O gün ret oyu veren YSK üyelerine sesleniyorum. Hala kalkıp 'bir hata yaptık' demiyorsanız, şimdi de Ekrem İmamoğlu'nun siyasi yasaklı olmasına göz mü yumacaksınız? Bu konuda hiç mi ses çıkartmayacaksınız? Ben yüce Türk yargısına güvenmek istiyorum.
(Seçilme hakkınız elinizden alınırsa) Bundan da ülkemiz kaybeder. Ekrem İmamoğlu kaybetmez. Fazla değil 6-7 ay sonra bunlar gidiyor. Bu ülke adalete susamış. Bu dava tamamen siyasi. Siyasi yasaklı yapmak, kayyum atamak gibi 'belediyeyi nasıl ele geçiririm...' Öyle insanlar var ki elini böyle ovuşturup, onu görevden alsalar da biz buraya konsak. Nereye konuyorsun, kimin malına konuyorsun. İstanbul 16 milyonun bunun hala öğrenemediniz mi? Böyle bir hatanın bedeli bu ülkede 8 milyondur. Onun için ayağınızı denk alın, adil olun adaleti etkilemeyin, yargı için birilerinden talimat gelmesini beklemeyin, buna aracı olmayın.
CANLI YAYINDA SORDU
Ben sorularımı soruyorum muhattapları cevaplarını versin. Benim yargılandığım 7. Asliye Ceza Mahkemesi'nin hakimi, bu mahkemeye atanalı daha bir yıl olmuş. Teamüllere göre, bu hakim en az 2 yıl daha burada görev yapması gerekirken Karadeniz'e gönderildi üstelik, eşinin bir özel durumu olmasına rağmen ve bu atamaya karşı çıkmışken niçin böyle bir tercih kullanıldı?

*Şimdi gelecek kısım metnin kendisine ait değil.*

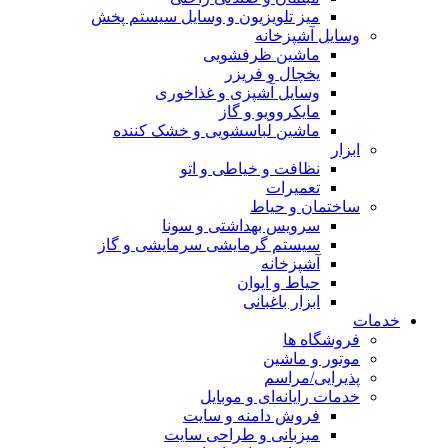
میز تلویزیون و وسایل سیستم پخش
وسایل آشپزخانه
ماشین ظرفشویی
یخچال و فریزر
وسایل آشپزی و غذاخوری
مایکروویو و گاز
ماشین لباسشویی و خشک کننده
ابزار
نظافت و خیاطی و اتو
تعمیرات
ساختمان و حیاط
سرویس بهداشتی و سونا
سیستم گرمایشی سرمایشی و گاز
آشپزخانه
حیاط و ایوان
ابزار باغبانی
خدمات
فروشگاه ها
موتور و ماشین
پذیرایی/مراسم
خدمات رایانه‌ای و موبایل
فروش دامنه و سایت
میزبانی و طراحی سایت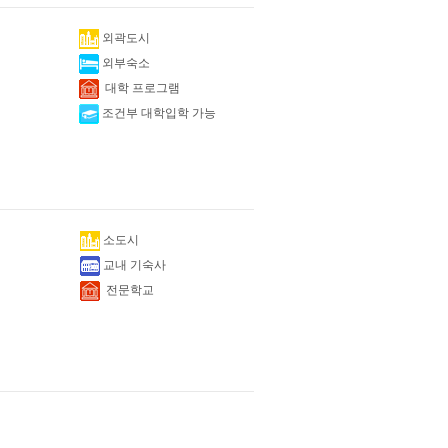
외곽도시
외부숙소
대학 프로그램
조건부 대학입학 가능
소도시
교내 기숙사
전문학교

Acaba Anadolu Başsavcılığı'nda, Anadolu Adliyesi'nde, hakimin ve bu 7. Asliye'nin olduğu binada üst yargı mensuplarından birisi hakime; 'bak en az 2 yıl veya daha fazlası ceza ver, seni istediğin yerde ağır ceza reisi yapalım' demiş midir? Bir başka mahkeme başkanının sürgününü örnek göstererek hakim tehdit edilmiş midir? 'Eğer söyleneni yaparsan da ödüllendirileceksin' denmiş midir?"